Il vivra une cinquantaine d’années pour le moins modestement dans une petite bergerie qu’on lui a offerte, seul le plus souvent, passant des heures et des heures à l’affût de tel phénomène sonore dont le Luberon est prodigue. Avec du matériel bricolé dans un premier temps, il grave sur des bandes magnétiques… Et tout cela devient le matériau de son art. Les sons cohabitent et se répondent, amplifiés, répétés, organisés par l’artiste sur la bande, comme un peintre le ferait sur une toile avec des couleurs et des formes. Il se disait lui-même «peintre sonore».

Il en résulte des créations d’une beauté unique où l’on entend, à partir d’une image sonore de son entourage immédiat (et sans que cela enlève rien au génie de Gustav Mahler), le véritable Chant de la terre : «J’ai entendu comme toutes les sonorités de La Nature cherchaient à entrer dans la même harmonie, et on a l’impression que c’est fait par des forces naturelles qui cherchent une harmonie», dit-il dans une des quelques émissions de radio qui lui ont été consacrées. Et ailleurs : «J’aimerais croire qu’il y a une sorte de symphonie à l’œuvre dans la Nature». Knud Viktor agence les sons qu’il a captés de façon à nous faire entendre cette harmonie secrète, que seul un «écouteur profond» comme lui a pu déceler.
Avant la deuxième moitié du XXe siècle, il était impossible de capter et d’amplifier un son jusqu’à entendre, par exemple, une araignée qui tisse sa toile. Ainsi dans ses pièces, sobrement intitulées Jeux, Images ou Ambiances, cohabitent pour la première fois peut-être, des sons imperceptibles à «l ’oreille nue» à égalité avec des masses sonores assourdissantes. Faire entendre la vibration intime du monde au moyen de ce mélange inouï de sons exclusivement issus de la Nature, tel est, je crois, l’objet de sa quête.
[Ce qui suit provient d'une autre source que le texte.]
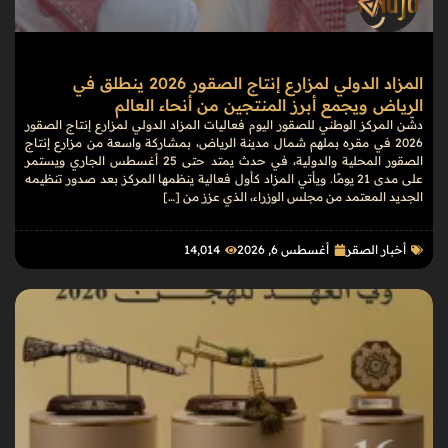
المزاد الدولي لمزارع إنتاج الصقور 2026 ينطلق في
الرياض ويجمع أبرز المنتجين من أنحاء العالم
دشّن المركز الوطني للصقور اليوم فعاليات المزاد الدولي لمزارع إنتاج الصقور
2026 في مقره بملهم شمال مدينة الرياض، بمشاركة واسعة من مزارع إنتاج
الصقور المحلية والدولية، في حدث يمتد حتى 25 أغسطس الجاري ويستمر
على مدى 21 يومًا. ويأتي المزاد كأول فعالية ينظمها المركز بعد صدور تنظيمه
الجديد المعتمد من مجلس الوزراء، الذي عزز من […]
أخبار الصقر
أغسطس 6, 2026
14٬014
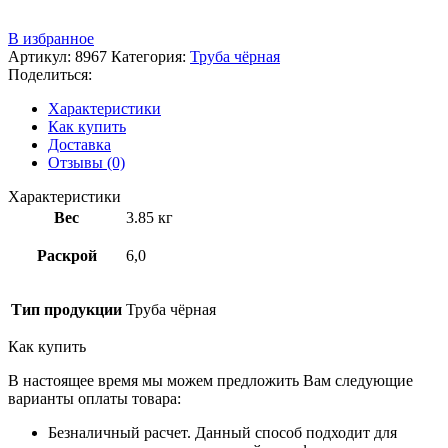
+7 (3522) 44-54-01
В избранное
Артикул:
8967
Категория:
Труба чёрная
Поделиться:
Характеристики
Как купить
Доставка
Отзывы (0)
Характеристики
Вес
3.85 кг
Раскрой
6,0
Тип продукции
Труба чёрная
Как купить
В настоящее время мы можем предложить Вам следующие
варианты оплаты товара:
Безналичный расчет. Данный способ подходит для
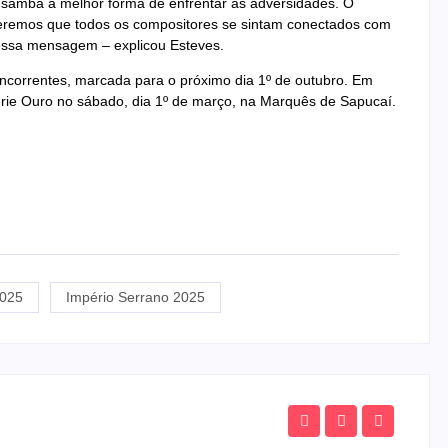
o samba a melhor forma de enfrentar as adversidades. O
 queremos que todos os compositores se sintam conectados com
essa mensagem – explicou Esteves.
ncorrentes, marcada para o próximo dia 1º de outubro. Em
Série Ouro no sábado, dia 1º de março, na Marquês de Sapucaí.
2025
Império Serrano 2025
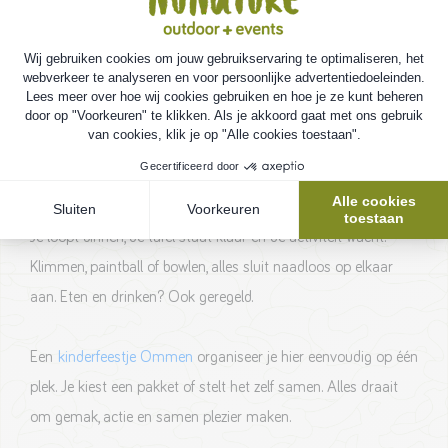
Kinderfeestje in Overijssel. Alles op één
plek
NuNature ligt midden in het Vechtdal, op het terrein van
Vakantiepark Ommerland. Hier start en eindigt elk
kinderfeestje.
Je loopt binnen, de tafel staat klaar en de activiteit wacht.
Klimmen, paintball of bowlen, alles sluit naadloos op elkaar
aan. Eten en drinken? Ook geregeld.
Een
kinderfeestje Ommen
organiseer je hier eenvoudig op één
plek. Je kiest een pakket of stelt het zelf samen. Alles draait
om gemak, actie en samen plezier maken.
Knud Viktor, décédé en 2013, est aussi l’un des premiers à constater la raréfaction, voire la disparition de certaines voix de la Terre… Son travail d’artiste résonne d’autant plus fort aujourd’hui que l’effacement progressif de nombreuses espèces animales, et pas seulement des oiseaux et des insectes, est un fait avéré. Même si l’œuvre de notre Viking du Luberon est dénuée de toute sentimentalité, il me semble qu’on peut entendre dans les dernières minutes de telle de ses pièces intitulée Image X, une sorte de plainte ou de supplique effarée, à nous adressée, pour que nous reprenions la place qui est la nôtre dans l’harmonie du monde.
Cet itinéraire unique d’un artiste qui se laisse imposer un changement aussi radical que celui du passage de l’œil à l’ouïe, la pertinence avec laquelle il a su utiliser les possibilités nouvellement offertes par la technique, et la sensibilité esthétique singulière qui infuse dans ses œuvres, font de Knud Viktor un artiste inclassable. Sa démarche ne correspond à aucun mouvement dûment répertorié, même si le parallèle avec la musique concrète ou le « field recording » ferait évidemment apparaître des convergences intéressantes. Sa passion pour le son va de pair avec son engagement dans une vie d’ermite contemplatif, avec des joies, mais aussi sans doute des difficultés que nous avons du mal à nous représenter. Nous sommes touchés par la puissance de ses œuvres, autant que nous sommes impressionnés par la détermination de son choix de vie. Dans le cas de Knud Viktor, on peut vraiment dire que la vie et l’œuvre se confondent.